A placement of several weeks at a second contrasting school is also required to ensure the training is not overly school-specific. for example, a trainee at a single sex grammar school might have a second placement at a mixed comprehensive.

Throughout the training year the student is regularly inspected by the school-based senior tutor and mentor (usually departmental colleagues). A number of inspections of teaching and the portfolio are made by staff from the DRB.

Students also have to produce evidence of research in the form of written assignments. The number of assignments and their individual length and content varies between the DRBs.

Historically, GTP students attended a number of centrally taught days administered by their DRB, which varied from DRB to DRB. Some, for example, offered six taught days distributed throughout the year. Others offered fortnightly taught days. However, since September 2008 there is a standardised requirement for all trainees to undertake 60 days of training, shared between the DRB and the school.

The reason for the change is to make the GTP a more academic-based qualification which will enjoy broader recognition, and also provide a basis for credits towards a Master of Education degree (MEd). The intention is to attract a higher calibre of applicants, especially well-qualified graduates who might otherwise have opted for the costly but better-recognised PGCE course.

==Completion of training==

On completion of the training year, the successful student is recommended for Qualified Teacher Status (QTS) by the DRB. This is then normally awarded through the General Teaching Council for England or the General Teaching Council for Wales, allowing the student to work as a teacher in England or Wales. In exceptional instances QTS can be awarded in less time, but this is rare. QTS may be withheld if the relevant teaching council is unhappy about the standard of training offered by the DRB. This, too, is very rare.
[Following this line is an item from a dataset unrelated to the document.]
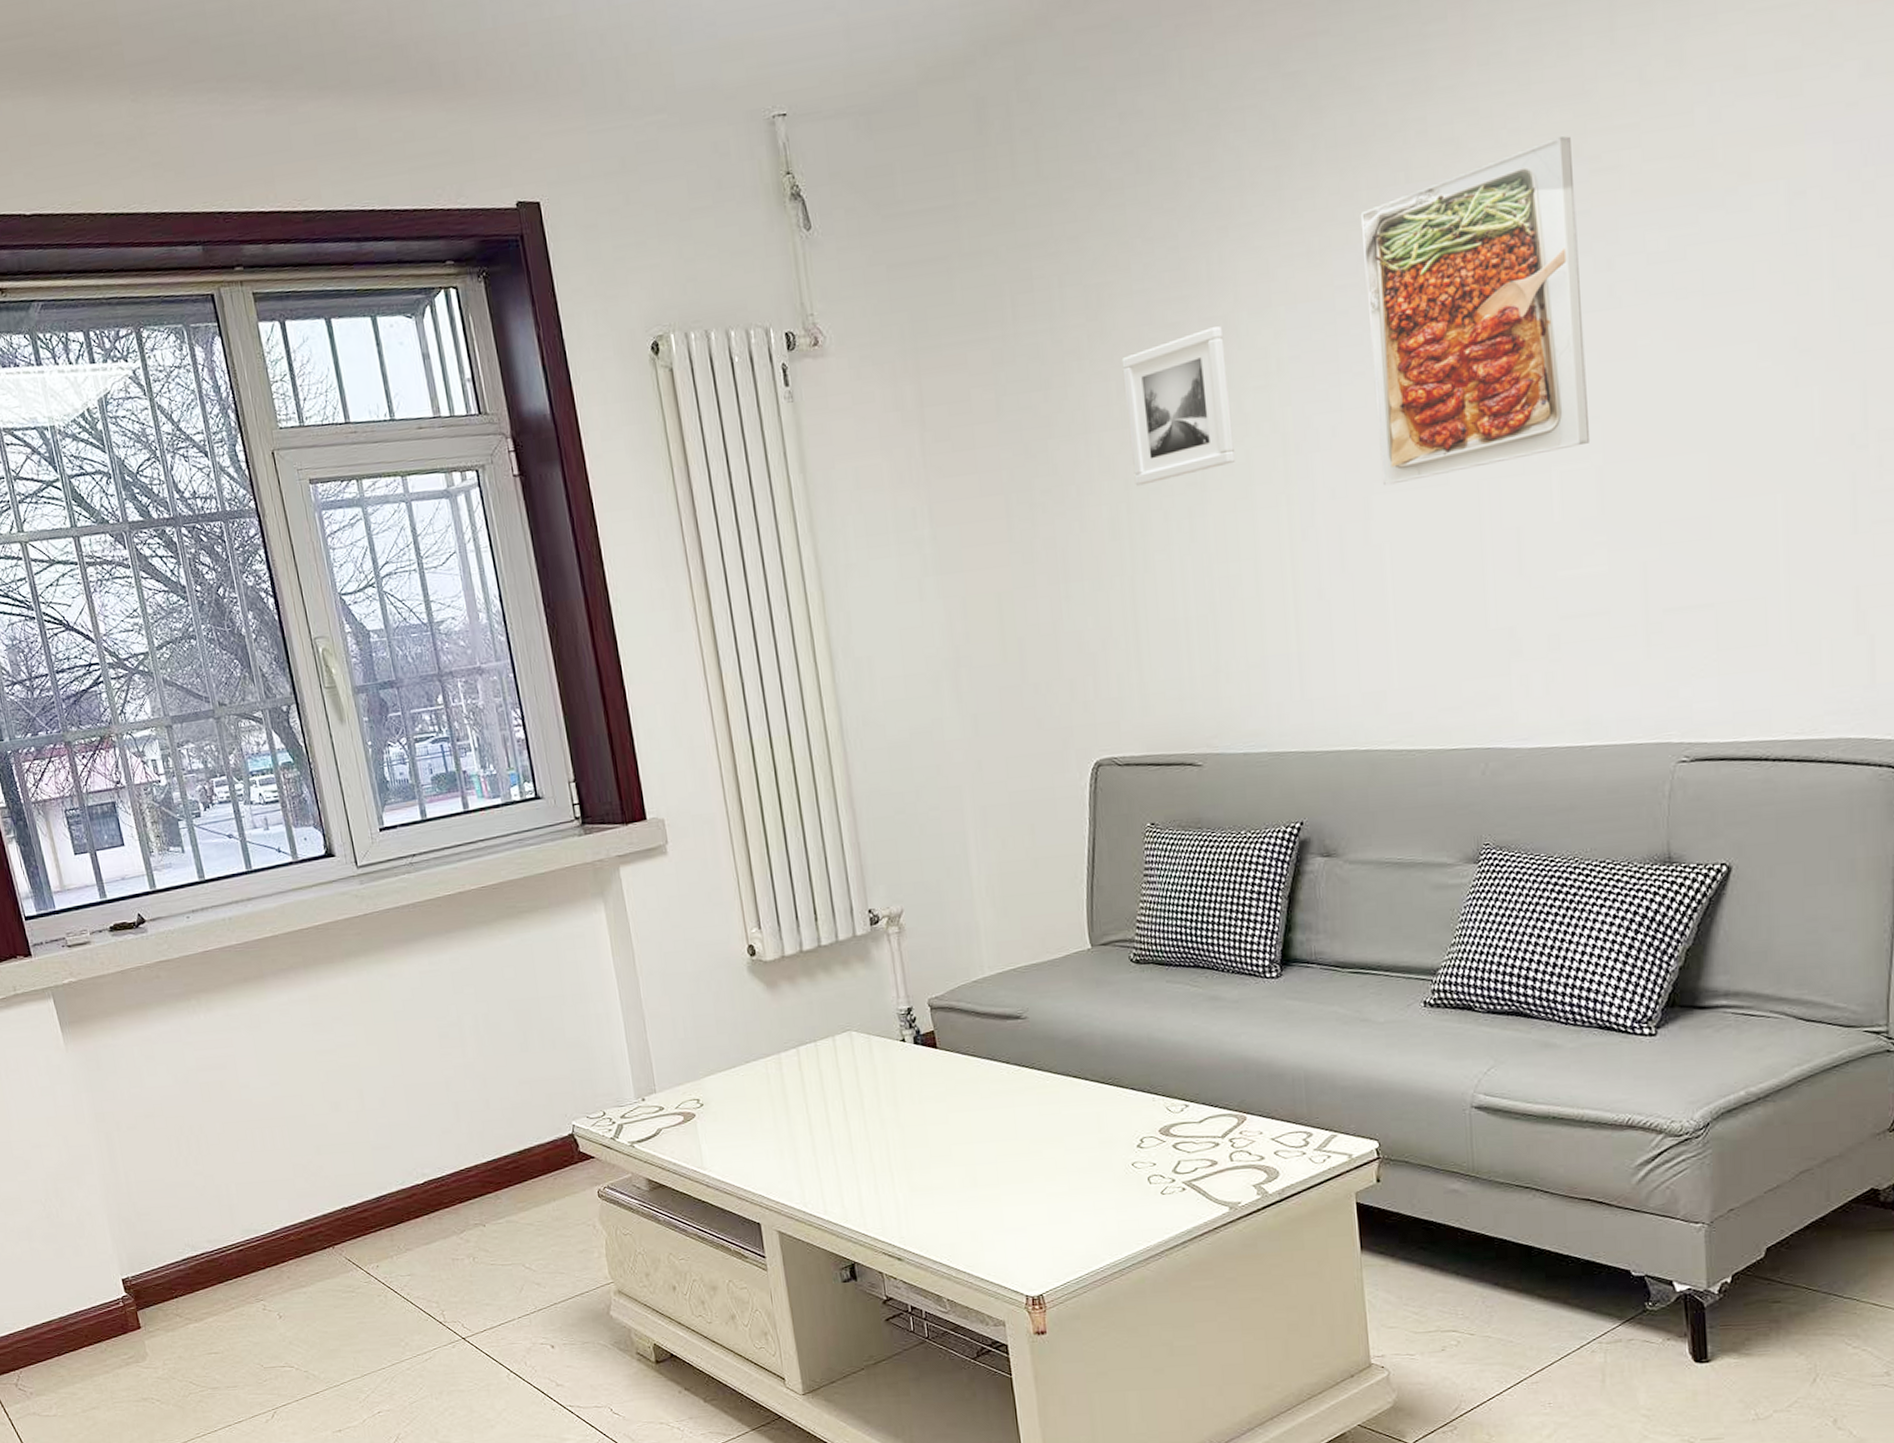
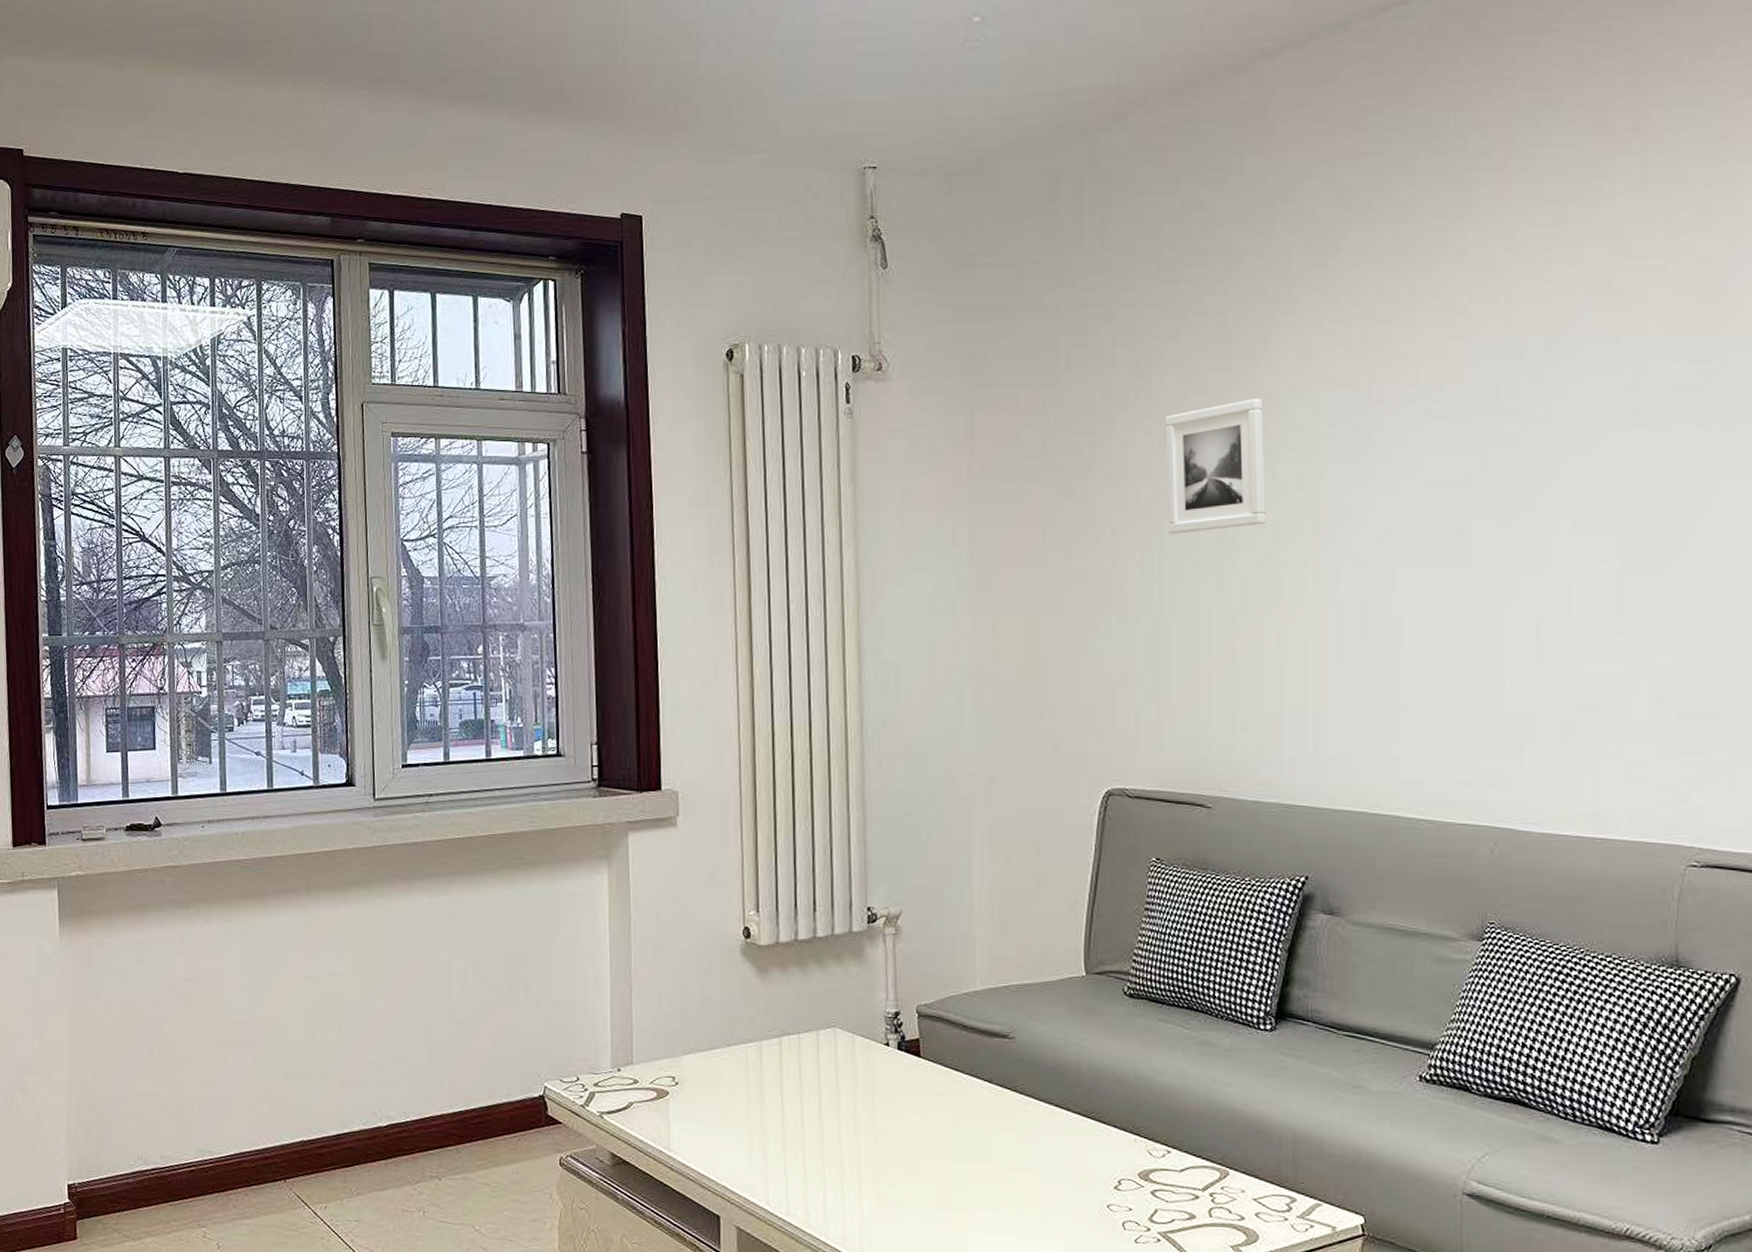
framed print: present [1360,136,1591,486] -> none [1400,269,1611,563]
==International recognition==

Unlike academic-based teaching qualifications such as the PGCE, the GTP is not well recognised outside England and Wales, with evaluation services in countries including Scotland, Australia
and New Zealand and Canada finding it difficult to evaluate employment-based training teacher training pathways.

==History==

The GTP was first offered in 1998. It was originally aimed at mature entrants to the teaching profession, who could not afford to give up work and undertake a traditional method of teacher training such as the PGCE. Because of this, the programme was restricted to those aged 24 and over. However, the age requirement was dropped in 2004 to avoid breaking new European Union discrimination laws.